Although we do not have access to the complete datasets for every poll that we use to determine these averages, it seems that most of the pro-Clinton bias can be explained by the biases in the female and African-American demographics. Furthermore, it seems that an anti-Trump bias in the white male demographic has shrunk to a significant degree.

Now, let’s take a look at how the live polls and anonymous polls have trended regarding the 2016 election, using head-to-head data.

Chart 4: Comparing Average Monthly Clinton minus Trump Spread from Live Polls and Anonymous Polls

Source: RealClearPolitics

Live polls have shown a significant lead for Clinton over time, for much of which the spread has averaged over 4 percentage points. In other words, it looked like Clinton would beat Trump to an equal degree or greater than Obama beat Romney. This likely led to many talking of a landslide victory.

However, looking at the anonymous poll spread, this election looks extremely tight. In fact, it has been within the margin of error and within the Obama – Romney spread for most of the last six months. Journalists and analysts calling for a Clinton landslide simply appear to have not understood the data.

By further incorporating bias analysis done in other areas and by correcting for some apparent mistakes in polls, it seems like Trump is already up by a considerable degree. Some examples include:

Pro Third Party Bias – as explained in other posts, third parties in this election are receiving a positive Social Desirability Bias. Much of this superficial support will likely go to the most socially undesirable candidate, Trump, on election-day,
Unusually High Undecideds – as covered in this post and others, a very high undecided level late in the election cycle is a symptom of Social Desirability Bias.

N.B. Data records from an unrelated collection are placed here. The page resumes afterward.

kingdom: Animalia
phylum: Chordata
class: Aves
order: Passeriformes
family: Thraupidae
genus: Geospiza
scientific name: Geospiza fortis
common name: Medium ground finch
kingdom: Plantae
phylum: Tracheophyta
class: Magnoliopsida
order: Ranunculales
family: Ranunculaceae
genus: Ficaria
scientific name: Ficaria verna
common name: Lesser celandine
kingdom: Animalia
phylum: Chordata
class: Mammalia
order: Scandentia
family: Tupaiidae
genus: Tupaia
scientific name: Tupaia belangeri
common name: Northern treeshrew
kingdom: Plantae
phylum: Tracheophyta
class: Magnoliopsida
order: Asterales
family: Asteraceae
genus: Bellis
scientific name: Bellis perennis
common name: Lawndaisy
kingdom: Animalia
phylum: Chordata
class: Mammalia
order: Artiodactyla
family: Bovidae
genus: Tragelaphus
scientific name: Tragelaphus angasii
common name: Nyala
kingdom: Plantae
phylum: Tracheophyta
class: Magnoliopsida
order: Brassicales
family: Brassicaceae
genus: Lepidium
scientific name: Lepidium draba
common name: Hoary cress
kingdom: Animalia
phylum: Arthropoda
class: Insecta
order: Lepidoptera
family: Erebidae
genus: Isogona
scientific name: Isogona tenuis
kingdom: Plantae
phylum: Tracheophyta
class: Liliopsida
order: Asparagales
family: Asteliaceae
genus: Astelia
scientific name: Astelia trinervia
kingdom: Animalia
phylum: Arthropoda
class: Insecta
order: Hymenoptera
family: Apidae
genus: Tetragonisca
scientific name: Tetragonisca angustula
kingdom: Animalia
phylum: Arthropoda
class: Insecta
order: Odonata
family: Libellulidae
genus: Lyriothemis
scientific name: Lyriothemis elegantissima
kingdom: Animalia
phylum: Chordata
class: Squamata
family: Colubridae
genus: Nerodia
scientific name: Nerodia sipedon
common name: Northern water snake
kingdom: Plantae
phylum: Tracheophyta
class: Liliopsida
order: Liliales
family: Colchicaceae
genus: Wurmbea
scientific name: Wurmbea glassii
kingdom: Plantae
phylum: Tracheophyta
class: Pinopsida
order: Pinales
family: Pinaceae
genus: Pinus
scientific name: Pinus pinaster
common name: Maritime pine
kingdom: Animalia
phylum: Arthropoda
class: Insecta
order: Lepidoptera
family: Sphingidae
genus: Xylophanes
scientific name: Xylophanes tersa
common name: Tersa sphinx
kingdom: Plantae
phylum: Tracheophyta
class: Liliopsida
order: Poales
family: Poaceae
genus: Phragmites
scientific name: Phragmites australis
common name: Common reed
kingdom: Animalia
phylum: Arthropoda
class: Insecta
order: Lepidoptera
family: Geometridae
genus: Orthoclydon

When these votes eventually get allocated on election-day, a disproportionately low percent will go to the most well-known politician, Clinton, and a disproportionately high percent of them should go to the most socially undesirable candidate, Trump,
Social Media and On-Line Activity – show how individuals spend their time in unfiltered environments, which during an emotional election likely better indicates voting intention than skewed polls. Indicators based on such activity show that Trump significantly outperforms his poll levels making him the only candidate to do so and implying that the level of bias could be significantly higher than is measured by taking the difference between live and anonymous polls,
Poll Re-Weighting – as discussed in many other posts, current polls, both live and anonymous, use non-transparent methods to re-weight their raw data in order to calculate final results. This re-weighting process normally includes assumptions based on the previous or last few elections. In 2016 however things like turnout will likely drastically change in favor of Trump which makes almost all polls inherently skewed in favor of Clinton.

Looking exclusively at anonymous poll data from September 2016 shows that this election appears too close to call. Once you start to incorporate other factors as those listed above, Trump looks to have a considerable lead. Although many might view Social Desirability Bias against a candidate as a disadvantage, it might turn out to be an advantage for a number of reasons – not least of which is that Democrats convinced of a landslide (covered in a different post) due to pro-Clinton biased polls will be much less likely to actually turn out and vote.

Putting together the entire picture of Social Desirability Bias goes beyond this post. To fully understand what is going on you should look at how bias impacted the approval rating of Congress after the 2014 mid-terms, how bias around the third party candidates should impact the 2016 election, how social media and on-line activity should be used to help confirm and measure bias, and many other related topics. As a summary, this post serves to outline the main points and highlight the fact that Trump shaming has worked but in an undesired way, namely that superficial support for Clinton has increased but that support translating into votes is highly dubious at best.